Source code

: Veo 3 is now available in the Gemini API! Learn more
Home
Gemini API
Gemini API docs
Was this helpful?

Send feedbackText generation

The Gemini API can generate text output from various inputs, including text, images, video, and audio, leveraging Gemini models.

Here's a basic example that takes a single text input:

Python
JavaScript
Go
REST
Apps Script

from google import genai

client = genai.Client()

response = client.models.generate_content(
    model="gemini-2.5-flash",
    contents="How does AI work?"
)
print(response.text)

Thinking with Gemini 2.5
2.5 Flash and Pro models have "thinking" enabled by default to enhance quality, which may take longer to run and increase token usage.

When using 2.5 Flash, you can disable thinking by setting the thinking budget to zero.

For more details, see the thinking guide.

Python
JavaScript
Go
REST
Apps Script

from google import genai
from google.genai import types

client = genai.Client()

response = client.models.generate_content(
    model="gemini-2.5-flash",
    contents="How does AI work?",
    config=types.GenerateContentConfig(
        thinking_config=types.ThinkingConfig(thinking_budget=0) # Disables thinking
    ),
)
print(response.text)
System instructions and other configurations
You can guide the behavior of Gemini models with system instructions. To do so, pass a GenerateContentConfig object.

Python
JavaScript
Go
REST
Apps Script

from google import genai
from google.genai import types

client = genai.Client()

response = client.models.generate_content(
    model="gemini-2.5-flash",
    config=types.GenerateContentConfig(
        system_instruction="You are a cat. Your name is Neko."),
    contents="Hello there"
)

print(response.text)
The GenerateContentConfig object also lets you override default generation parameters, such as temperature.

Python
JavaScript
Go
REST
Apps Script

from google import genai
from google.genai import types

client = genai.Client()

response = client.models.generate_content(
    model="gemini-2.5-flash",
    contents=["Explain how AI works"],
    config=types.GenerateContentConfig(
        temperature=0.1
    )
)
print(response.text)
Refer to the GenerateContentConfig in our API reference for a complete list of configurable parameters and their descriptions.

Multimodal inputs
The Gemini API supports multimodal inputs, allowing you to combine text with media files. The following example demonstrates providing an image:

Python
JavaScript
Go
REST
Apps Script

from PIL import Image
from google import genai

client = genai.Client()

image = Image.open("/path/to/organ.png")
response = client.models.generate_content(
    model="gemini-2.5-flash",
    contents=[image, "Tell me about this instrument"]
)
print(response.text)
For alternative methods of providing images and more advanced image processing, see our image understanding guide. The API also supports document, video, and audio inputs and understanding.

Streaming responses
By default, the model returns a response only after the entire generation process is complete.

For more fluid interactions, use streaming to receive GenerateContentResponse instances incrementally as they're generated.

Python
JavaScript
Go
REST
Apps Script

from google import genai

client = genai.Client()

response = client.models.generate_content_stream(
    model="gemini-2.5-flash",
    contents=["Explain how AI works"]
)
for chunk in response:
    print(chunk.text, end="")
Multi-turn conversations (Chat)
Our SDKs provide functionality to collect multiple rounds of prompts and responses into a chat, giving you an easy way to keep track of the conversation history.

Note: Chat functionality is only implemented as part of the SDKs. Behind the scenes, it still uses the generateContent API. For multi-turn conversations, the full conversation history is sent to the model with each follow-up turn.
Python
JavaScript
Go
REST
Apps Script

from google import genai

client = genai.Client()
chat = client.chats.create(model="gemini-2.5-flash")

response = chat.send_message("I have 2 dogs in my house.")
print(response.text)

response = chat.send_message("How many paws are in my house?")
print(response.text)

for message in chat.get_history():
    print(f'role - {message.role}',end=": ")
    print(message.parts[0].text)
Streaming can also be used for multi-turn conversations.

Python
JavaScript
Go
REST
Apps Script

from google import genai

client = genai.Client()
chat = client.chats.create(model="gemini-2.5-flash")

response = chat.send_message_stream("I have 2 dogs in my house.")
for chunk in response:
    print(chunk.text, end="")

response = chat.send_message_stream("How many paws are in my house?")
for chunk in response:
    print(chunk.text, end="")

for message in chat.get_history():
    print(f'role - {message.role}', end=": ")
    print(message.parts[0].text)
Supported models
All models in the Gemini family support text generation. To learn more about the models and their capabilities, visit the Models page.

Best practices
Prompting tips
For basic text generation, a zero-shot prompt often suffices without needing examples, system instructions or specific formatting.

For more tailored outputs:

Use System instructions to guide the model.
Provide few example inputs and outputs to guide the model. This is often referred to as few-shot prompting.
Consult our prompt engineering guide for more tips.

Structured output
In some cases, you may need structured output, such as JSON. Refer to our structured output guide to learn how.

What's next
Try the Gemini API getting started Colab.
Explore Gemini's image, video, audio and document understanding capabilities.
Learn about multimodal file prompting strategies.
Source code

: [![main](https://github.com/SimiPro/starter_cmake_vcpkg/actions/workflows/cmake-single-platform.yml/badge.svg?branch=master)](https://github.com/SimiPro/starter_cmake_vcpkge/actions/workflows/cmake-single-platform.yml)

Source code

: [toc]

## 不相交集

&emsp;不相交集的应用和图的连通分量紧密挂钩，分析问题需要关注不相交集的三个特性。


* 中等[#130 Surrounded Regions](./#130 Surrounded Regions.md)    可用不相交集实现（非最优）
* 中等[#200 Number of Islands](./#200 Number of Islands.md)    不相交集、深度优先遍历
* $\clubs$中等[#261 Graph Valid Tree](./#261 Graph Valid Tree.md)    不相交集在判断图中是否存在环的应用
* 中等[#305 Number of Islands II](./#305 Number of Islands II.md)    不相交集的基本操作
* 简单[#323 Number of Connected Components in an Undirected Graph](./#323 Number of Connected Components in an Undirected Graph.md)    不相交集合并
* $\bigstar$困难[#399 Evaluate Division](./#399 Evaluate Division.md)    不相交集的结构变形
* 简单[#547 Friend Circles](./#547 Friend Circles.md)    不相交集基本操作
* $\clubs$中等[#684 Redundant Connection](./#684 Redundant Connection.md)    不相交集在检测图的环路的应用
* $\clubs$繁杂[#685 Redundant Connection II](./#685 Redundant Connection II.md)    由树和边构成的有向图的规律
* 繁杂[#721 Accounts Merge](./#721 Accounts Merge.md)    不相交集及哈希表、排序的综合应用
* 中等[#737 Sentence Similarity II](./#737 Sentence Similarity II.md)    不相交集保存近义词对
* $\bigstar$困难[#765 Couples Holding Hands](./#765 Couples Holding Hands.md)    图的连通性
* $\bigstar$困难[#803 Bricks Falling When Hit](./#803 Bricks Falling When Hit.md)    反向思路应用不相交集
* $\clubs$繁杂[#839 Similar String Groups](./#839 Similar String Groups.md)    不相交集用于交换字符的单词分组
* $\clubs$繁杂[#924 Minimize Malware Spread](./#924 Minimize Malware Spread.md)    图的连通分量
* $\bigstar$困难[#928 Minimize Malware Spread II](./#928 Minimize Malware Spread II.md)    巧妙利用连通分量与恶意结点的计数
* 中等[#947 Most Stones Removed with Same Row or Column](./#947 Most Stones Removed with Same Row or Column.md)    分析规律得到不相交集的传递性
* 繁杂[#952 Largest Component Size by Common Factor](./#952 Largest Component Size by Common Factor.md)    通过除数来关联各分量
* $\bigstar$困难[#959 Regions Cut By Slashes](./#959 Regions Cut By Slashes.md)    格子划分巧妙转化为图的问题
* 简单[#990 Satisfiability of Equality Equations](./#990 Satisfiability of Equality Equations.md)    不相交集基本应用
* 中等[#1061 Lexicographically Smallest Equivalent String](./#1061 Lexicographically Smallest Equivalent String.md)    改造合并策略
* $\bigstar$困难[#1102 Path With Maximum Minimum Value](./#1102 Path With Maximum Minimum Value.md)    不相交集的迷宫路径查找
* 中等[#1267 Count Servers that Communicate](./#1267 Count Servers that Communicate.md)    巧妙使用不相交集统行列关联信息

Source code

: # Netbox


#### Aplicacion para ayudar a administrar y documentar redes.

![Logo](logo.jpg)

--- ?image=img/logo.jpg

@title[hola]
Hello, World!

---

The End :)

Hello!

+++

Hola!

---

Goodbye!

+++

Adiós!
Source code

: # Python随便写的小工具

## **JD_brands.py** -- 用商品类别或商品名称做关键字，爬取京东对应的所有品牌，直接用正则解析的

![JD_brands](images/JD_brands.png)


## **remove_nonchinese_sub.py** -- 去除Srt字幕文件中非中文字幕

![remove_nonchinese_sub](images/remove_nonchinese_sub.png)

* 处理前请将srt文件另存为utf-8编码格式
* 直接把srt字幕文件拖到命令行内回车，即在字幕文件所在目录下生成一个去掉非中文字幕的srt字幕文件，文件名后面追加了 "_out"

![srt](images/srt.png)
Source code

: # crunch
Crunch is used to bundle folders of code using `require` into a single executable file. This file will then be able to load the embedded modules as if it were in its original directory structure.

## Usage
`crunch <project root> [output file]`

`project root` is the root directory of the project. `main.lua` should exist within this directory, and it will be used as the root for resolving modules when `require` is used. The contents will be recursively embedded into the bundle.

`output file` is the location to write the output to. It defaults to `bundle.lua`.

Work instructions: Return the listing verbatim, beginning at its first line and stopping after the line that contains "Here's a basic".

Output for this task:
Source code

: Veo 3 is now available in the Gemini API! Learn more
Home
Gemini API
Gemini API docs
Was this helpful?

Send feedbackText generation

The Gemini API can generate text output from various inputs, including text, images, video, and audio, leveraging Gemini models.

Here's a basic example that takes a single text input:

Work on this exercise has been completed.